That, then, is the question that NeverTrumpers should ask.  To date, NeverTrumpers and Pelosi Democrats have seemed united in thinking that “true conservatism” and “true liberalism” means positions only on the set of issues that they confined themselves to since about 1990 or so, and adherence to the worldview that self-justified ignoring other issues.  McArdle mentions that Jonah Goldberg argues that NeverTrumpers should keep fighting Trump simply to “do the right thing” (her paraphrase).  I like Jonah Goldberg, but honestly, a better euphemism for doubling down on one’s worldview, a worldview which saw none of this coming, is hard to imagine.  The wiser course would be to triangulate and try to see how one’s previous worldview was mistaken and which policies beloved of Trumpers they can come to terms with.  Remember that there is no other way to turn a stampede than to take the lead.

Trende’s question really amounts to one about repairs to the broken Overton Window— whether Trump’s voters will, even after their perceived best hope of realizing them is gone, surrender the issues that 2016 liberated or the ambition that Trump awoke.  It seems clear that they will not.  McArdle has often written about path dependence.  We are now in the middle of it.  If NeverTrumpers want to get rid of the man– and I can certainly understand that– I think they’re going to have to surrender the hope of controlling the issues, and instead begin the work of finding someone who can convince the Republican base that he or she can be as effective as Trump has been, without Trump’s manifold flaws, excrescences and sins.

TL; DR: The issues that Trump’s supporters wanted to talk about are not going away, so NeverTrumpers should adjust accordingly.

• _RECORDS SUPPLIED_
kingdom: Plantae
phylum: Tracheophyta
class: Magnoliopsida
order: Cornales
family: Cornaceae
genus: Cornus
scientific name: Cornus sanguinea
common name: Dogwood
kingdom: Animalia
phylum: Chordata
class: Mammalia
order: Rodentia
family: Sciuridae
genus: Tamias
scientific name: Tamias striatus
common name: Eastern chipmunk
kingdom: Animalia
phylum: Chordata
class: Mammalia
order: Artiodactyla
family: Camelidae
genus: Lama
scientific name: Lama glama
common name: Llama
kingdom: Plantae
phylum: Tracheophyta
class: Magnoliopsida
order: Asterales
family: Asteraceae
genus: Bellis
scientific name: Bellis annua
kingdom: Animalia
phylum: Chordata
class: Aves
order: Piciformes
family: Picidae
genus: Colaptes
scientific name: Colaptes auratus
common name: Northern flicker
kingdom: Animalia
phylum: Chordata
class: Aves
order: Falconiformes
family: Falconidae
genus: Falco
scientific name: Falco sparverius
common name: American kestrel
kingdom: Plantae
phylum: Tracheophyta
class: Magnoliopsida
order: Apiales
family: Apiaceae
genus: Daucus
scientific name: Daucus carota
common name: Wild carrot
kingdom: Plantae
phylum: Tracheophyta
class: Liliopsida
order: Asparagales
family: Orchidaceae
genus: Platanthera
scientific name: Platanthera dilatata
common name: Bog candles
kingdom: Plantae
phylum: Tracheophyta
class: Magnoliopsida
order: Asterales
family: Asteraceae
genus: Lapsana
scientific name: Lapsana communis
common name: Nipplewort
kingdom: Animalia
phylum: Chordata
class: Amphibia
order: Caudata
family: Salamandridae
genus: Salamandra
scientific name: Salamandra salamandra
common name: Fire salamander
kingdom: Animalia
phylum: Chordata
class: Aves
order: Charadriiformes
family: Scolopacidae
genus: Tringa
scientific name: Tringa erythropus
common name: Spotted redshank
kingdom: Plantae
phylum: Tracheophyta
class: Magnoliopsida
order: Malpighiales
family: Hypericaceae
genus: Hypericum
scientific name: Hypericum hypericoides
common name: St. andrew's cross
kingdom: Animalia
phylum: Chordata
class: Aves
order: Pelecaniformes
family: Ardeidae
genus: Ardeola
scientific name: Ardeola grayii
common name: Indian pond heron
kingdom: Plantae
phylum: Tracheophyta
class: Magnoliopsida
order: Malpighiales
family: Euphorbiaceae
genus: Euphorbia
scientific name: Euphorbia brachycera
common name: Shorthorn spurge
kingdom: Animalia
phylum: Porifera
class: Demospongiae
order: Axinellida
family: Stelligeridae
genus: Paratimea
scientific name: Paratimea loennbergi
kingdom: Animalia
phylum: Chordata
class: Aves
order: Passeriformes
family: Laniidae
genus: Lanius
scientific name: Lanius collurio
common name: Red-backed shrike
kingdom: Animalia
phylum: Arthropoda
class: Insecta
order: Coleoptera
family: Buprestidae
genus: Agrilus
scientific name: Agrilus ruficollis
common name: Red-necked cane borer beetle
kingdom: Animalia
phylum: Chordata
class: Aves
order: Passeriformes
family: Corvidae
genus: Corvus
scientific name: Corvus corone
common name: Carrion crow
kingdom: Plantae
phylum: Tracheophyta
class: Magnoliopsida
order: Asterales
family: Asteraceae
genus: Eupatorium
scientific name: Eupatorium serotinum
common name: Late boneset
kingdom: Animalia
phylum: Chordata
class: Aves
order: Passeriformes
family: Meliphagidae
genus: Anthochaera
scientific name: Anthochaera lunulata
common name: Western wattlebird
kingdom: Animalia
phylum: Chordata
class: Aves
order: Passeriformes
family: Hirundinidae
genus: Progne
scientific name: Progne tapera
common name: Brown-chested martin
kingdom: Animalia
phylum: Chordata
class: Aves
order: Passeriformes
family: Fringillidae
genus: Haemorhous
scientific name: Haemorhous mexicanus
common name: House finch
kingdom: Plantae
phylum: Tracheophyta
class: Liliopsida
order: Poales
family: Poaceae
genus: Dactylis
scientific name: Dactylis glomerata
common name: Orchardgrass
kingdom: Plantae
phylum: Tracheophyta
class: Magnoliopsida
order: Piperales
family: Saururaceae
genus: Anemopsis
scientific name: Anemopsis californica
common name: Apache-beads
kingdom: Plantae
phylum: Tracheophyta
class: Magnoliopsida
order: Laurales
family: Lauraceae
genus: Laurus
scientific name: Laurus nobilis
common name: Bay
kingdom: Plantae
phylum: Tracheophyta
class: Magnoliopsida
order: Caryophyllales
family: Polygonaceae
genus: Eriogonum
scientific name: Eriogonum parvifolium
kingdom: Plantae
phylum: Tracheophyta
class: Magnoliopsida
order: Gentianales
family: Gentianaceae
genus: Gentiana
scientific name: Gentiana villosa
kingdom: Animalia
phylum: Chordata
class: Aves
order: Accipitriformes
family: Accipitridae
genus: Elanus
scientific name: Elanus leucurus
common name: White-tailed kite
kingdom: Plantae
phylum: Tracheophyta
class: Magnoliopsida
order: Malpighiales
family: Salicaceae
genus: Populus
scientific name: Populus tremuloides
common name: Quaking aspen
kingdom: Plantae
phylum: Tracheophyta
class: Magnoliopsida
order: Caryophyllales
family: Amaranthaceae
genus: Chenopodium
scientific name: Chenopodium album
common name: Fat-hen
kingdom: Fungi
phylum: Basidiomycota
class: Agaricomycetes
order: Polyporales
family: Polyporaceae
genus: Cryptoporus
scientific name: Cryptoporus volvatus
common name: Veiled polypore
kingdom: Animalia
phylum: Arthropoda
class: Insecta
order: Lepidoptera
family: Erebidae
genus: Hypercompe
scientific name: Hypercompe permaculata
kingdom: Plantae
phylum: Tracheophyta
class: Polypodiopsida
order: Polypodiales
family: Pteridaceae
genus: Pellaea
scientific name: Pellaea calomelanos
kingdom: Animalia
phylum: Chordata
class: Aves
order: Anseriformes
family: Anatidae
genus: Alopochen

• _ASSIGNMENT_
Extract from the commentary on NeverTrumpers, word for word, the part that begins with the words containing "Trende’s question really" and ends with "excrescences and sins.". The items aren't needed for this.

• _OUTPUT FOR THIS EXERCISE_
Trende’s question really amounts to one about repairs to the broken Overton Window— whether Trump’s voters will, even after their perceived best hope of realizing them is gone, surrender the issues that 2016 liberated or the ambition that Trump awoke.  It seems clear that they will not.  McArdle has often written about path dependence.  We are now in the middle of it.  If NeverTrumpers want to get rid of the man– and I can certainly understand that– I think they’re going to have to surrender the hope of controlling the issues, and instead begin the work of finding someone who can convince the Republican base that he or she can be as effective as Trump has been, without Trump’s manifold flaws, excrescences and sins.